- [SELECTED EXTRACT]:
# Point Extraction of WRF Climate Data
## Purpose
The purpose of this Jupyter Notebook is to extract data from WRF datasets at two coordiantes (latitude and longitude) provided by Kannon Lee at PND Engineers. Kannon's application is thermal analysis, so we'll extract the following variables at a **daily** resolution:
 - `t2`: Two meter daily average air temperature (Kelvin)
 - `t2max` Two meter daily maximum air temperature (Kelvin)
 - `t2min` Two meter daily mnimum air temperature (Kelvin)
 
 and the following variables at **hourly** resolution:
 - `t2`: Two meter air temperature (Kelvin)
 
The following daily datasets will be queried for each variable:
 - The ERA-Interim Reanalysis Historical Baseline (1979 - 2015)
 - The NCAR-CCSM4 Historical Model Run (1970 - 2005)
 - The NCAR-CCSM4 RCP 8.5 Model Run (2006 - 2100)
 
 The following daily datasets will be queried for each variable:
 - The ERA-Interim Reanalysis Historical Baseline (1979 - 2015)
 - The NCAR-CCSM4 Historical Model Run (1970 - 2005)
 - The NCAR-CCSM4 RCP85 Model Run (2006 - 2100)
 - The GFDL-CM3 Historical Model Run (1970 - 2005)
 - The GFDL-CM3 RCP 8.5 Model Run (2006 - 2100)

- [PROBLEMS]:
• A. According to the WRF point-extraction notebook, what years does the NCAR-CCSM4 Historical Model Run cover?
• B. Write the next part of the WRF point-extraction notebook, starting after its final line.
The records were taken from a separate source.

Contour annotation records:
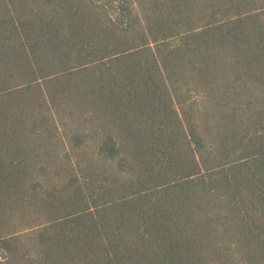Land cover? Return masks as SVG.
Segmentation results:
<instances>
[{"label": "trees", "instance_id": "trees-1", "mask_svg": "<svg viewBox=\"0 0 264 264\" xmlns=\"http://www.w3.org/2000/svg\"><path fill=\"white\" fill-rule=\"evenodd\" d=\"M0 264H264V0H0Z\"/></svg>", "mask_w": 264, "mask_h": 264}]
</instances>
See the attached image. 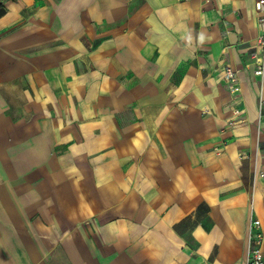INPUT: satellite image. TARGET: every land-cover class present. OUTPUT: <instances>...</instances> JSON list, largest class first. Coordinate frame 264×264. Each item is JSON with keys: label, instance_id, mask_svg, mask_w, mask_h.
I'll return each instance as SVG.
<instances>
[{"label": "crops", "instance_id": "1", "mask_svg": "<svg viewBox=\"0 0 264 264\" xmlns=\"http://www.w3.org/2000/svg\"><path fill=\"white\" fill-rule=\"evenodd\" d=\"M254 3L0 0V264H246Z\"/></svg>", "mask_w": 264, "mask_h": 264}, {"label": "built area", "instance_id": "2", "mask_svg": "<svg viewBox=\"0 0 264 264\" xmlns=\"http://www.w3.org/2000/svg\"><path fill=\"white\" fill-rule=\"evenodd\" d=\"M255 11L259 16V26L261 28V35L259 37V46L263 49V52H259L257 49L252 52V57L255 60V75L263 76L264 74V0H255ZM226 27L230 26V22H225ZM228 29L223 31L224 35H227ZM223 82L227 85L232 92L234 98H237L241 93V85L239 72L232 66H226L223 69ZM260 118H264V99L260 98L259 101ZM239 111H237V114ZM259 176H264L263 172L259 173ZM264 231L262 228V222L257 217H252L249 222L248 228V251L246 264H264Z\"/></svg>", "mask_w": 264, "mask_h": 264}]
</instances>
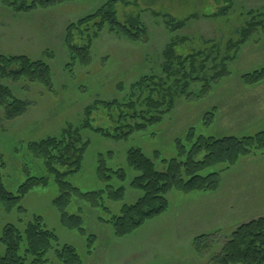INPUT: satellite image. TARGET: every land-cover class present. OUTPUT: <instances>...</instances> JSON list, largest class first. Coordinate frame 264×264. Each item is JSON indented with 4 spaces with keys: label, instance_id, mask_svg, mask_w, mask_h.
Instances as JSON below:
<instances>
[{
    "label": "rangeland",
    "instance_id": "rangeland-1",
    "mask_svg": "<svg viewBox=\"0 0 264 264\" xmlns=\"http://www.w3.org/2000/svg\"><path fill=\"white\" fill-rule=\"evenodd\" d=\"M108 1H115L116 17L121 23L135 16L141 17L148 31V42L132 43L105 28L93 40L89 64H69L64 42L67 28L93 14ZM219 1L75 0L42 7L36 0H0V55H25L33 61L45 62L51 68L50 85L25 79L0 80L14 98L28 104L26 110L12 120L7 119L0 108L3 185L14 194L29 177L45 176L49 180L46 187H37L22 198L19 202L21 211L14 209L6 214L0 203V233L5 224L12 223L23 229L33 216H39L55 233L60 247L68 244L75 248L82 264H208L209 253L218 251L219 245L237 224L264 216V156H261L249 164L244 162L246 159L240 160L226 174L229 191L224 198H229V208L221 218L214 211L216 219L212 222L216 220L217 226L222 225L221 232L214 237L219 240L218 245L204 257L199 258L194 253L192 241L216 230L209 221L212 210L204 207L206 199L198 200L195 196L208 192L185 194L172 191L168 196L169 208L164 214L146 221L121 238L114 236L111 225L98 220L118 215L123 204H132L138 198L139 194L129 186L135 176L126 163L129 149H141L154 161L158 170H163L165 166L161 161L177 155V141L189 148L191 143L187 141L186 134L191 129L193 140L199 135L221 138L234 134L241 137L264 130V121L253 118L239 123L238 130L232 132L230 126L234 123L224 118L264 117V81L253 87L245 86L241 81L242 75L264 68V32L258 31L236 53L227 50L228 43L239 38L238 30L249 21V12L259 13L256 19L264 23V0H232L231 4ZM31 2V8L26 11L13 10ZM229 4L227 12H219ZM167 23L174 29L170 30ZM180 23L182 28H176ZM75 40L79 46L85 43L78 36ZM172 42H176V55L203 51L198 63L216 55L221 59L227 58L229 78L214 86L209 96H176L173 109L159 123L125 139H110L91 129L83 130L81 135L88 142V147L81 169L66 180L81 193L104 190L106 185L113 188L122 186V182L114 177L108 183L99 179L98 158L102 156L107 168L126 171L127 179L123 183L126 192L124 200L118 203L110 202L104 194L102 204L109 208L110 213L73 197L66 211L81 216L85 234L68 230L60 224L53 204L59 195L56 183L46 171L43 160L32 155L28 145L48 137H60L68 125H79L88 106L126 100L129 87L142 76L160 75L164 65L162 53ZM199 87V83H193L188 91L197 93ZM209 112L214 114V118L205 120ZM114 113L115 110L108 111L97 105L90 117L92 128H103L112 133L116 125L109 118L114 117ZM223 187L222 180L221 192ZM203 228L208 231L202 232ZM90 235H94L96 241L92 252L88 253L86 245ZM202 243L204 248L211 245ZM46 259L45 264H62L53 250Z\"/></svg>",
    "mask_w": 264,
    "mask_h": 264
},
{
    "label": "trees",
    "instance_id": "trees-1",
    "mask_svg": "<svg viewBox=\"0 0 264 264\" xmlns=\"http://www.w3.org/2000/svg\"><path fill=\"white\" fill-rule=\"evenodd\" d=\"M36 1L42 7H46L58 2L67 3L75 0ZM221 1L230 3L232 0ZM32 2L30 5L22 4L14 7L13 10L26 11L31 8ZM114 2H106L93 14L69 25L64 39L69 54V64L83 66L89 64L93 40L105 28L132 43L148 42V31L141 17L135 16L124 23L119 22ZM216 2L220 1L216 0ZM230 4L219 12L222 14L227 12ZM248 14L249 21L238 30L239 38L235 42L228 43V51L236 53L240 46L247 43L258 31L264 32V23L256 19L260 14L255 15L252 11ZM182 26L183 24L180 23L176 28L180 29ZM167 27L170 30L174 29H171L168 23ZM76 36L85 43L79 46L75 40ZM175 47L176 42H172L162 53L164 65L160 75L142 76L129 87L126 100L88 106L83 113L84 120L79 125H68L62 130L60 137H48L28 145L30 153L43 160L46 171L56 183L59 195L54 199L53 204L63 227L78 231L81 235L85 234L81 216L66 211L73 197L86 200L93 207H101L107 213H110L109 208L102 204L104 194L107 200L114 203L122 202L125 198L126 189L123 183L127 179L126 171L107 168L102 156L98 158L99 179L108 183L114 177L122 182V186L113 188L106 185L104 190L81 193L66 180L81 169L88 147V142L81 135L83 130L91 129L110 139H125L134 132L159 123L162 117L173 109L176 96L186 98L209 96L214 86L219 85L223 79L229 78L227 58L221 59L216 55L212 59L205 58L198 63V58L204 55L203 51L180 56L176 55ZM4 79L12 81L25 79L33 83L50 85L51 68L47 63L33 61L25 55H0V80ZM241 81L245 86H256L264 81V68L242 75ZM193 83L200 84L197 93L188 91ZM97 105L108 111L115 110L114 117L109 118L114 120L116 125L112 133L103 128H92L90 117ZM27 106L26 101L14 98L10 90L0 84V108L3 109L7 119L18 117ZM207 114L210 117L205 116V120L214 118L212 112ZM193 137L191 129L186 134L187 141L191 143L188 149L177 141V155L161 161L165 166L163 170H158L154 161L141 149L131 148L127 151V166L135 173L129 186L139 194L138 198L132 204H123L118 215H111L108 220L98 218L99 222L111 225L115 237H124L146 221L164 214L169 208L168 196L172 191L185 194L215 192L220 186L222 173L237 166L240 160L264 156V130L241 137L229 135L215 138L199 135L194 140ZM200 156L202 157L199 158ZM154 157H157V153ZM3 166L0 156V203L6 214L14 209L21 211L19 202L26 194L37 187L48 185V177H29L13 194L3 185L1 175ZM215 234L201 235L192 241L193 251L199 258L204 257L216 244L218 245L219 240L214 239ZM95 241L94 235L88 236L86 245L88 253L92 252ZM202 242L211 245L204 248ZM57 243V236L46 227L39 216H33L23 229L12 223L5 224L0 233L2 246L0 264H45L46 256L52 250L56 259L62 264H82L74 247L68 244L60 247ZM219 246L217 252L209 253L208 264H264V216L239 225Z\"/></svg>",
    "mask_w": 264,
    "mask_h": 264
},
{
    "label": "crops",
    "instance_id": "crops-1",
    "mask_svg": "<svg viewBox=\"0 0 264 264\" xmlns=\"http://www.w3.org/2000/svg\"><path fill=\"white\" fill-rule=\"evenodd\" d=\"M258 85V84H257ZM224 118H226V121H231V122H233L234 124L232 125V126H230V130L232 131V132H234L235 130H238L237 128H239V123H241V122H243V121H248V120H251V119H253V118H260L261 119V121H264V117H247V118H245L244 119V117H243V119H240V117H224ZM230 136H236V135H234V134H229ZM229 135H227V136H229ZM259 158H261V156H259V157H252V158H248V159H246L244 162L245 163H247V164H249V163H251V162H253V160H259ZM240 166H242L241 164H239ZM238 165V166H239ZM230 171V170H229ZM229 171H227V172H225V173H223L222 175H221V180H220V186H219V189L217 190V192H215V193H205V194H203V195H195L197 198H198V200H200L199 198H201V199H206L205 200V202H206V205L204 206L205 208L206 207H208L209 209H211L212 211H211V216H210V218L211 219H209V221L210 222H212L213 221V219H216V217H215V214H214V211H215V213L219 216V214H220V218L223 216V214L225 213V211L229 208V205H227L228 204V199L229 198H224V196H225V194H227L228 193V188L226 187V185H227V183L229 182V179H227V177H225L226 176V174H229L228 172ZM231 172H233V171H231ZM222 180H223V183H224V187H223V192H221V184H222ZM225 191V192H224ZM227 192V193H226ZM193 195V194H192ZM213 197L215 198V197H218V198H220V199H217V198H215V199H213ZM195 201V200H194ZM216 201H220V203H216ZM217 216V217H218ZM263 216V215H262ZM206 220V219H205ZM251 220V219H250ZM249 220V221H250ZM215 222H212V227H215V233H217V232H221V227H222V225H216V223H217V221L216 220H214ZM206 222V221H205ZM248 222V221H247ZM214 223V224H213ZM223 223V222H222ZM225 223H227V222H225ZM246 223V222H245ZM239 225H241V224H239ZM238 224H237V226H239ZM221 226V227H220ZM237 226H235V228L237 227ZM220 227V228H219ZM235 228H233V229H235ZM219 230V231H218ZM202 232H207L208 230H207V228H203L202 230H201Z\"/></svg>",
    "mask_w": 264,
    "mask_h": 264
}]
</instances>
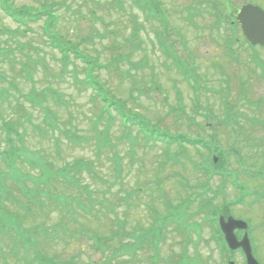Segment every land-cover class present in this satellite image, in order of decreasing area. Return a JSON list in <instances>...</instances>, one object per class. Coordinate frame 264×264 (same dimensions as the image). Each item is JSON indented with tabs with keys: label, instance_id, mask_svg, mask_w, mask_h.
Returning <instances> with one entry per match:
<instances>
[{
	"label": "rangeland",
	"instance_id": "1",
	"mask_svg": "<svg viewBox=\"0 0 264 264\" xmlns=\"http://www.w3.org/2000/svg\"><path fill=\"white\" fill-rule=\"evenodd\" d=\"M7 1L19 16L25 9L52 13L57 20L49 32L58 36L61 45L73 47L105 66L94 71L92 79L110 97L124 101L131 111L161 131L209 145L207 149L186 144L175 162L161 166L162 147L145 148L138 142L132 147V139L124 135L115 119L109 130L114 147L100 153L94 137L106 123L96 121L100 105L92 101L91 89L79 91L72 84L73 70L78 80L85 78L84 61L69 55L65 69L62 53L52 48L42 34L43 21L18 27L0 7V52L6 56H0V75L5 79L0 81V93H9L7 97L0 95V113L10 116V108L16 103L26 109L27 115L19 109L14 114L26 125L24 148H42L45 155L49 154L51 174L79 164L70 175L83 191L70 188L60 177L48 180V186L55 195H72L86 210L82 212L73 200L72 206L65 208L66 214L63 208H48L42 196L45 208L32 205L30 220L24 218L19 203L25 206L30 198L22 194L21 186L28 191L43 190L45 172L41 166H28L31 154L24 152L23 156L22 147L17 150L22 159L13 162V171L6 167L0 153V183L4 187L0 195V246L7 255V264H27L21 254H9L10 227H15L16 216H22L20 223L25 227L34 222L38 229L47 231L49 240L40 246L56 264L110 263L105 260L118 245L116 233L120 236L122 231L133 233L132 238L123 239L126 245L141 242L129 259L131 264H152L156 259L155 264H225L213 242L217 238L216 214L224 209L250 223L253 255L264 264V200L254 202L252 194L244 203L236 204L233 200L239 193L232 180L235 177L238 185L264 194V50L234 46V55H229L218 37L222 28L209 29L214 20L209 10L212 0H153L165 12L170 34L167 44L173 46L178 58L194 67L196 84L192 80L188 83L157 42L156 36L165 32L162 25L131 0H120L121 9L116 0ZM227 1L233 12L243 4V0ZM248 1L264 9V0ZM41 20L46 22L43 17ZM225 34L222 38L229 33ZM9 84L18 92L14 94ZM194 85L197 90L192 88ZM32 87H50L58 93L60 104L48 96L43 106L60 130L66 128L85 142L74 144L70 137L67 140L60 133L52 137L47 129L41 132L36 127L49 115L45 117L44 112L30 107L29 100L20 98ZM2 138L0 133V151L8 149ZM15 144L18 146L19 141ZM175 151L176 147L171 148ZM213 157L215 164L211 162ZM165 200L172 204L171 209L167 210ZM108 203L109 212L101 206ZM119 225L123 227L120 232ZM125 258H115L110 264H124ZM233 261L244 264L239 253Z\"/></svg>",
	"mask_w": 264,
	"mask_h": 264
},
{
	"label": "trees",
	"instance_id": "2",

- [ANSWERS FOR THE TASKS]:
• A. 1970 through 2005.

• B.
## Objective
Create minimalist datasets of temperature data suitable for ingest to Kannon's thermal analysis. The data product will consitute several CSV files organized by location, temperature variable, and the particular reanalysis / climate model / emissions scenario combination. Files with data in units Kelvin and degrees Centigrade will be provided for convenience.

## Background
The data set for extraction is: [Historical and Projected Dynamically Downscaled Climate Data for the State of Alaska and surrounding regions at 20km spatial resolution and hourly temporal resolution](http://ckan.snap.uaf.edu/dataset/historical-and-projected-dynamically-downscaled-climate-data-for-the-state-of-alaska-and-surrou)

Spatial resolution is hourly, with daily summaries also available.
Any missing data will be tracked and reported with an appropriate "no data" value 
These will be provided both intact, and in a "dropped" version for convenience.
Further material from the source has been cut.